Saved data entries
--

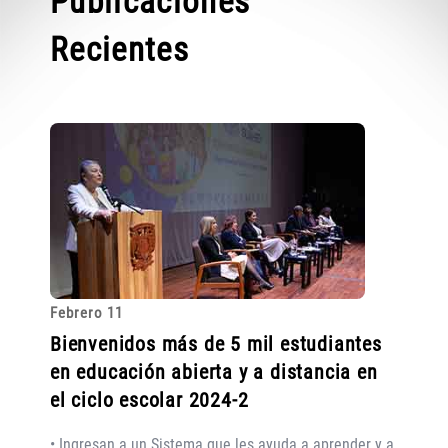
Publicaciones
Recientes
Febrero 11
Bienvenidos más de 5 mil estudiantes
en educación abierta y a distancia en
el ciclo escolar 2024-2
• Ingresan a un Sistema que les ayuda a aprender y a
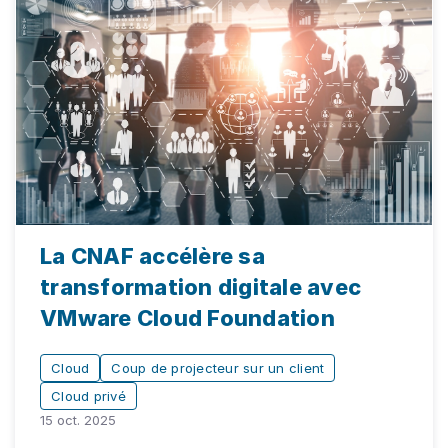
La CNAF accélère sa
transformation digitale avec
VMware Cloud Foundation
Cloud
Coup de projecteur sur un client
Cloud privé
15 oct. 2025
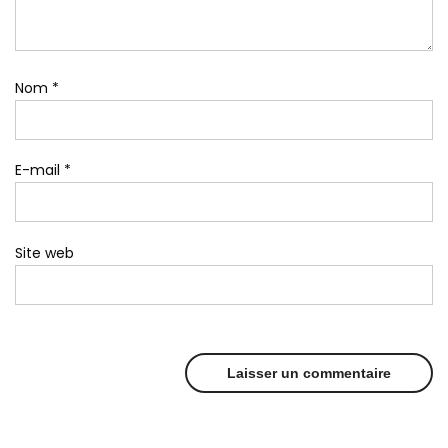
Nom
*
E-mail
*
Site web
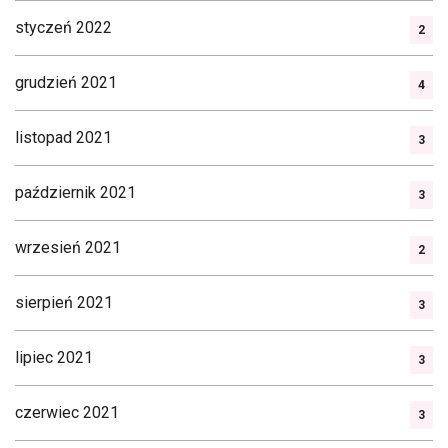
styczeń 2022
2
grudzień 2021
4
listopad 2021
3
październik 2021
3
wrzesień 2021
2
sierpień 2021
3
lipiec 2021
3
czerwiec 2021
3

--

In the copy, include every line of the entries above exactly and none of the pictures.

• ANSWER TO THIS EXERCISE:
Publicaciones
Recientes
Febrero 11
Bienvenidos más de 5 mil estudiantes
en educación abierta y a distancia en
el ciclo escolar 2024-2
• Ingresan a un Sistema que les ayuda a aprender y a
La CNAF accélère sa
transformation digitale avec
VMware Cloud Foundation
Cloud
Coup de projecteur sur un client
Cloud privé
15 oct. 2025
Nom
*
E-mail
*
Site web
styczeń 2022
2
grudzień 2021
4
listopad 2021
3
październik 2021
3
wrzesień 2021
2
sierpień 2021
3
lipiec 2021
3
czerwiec 2021
3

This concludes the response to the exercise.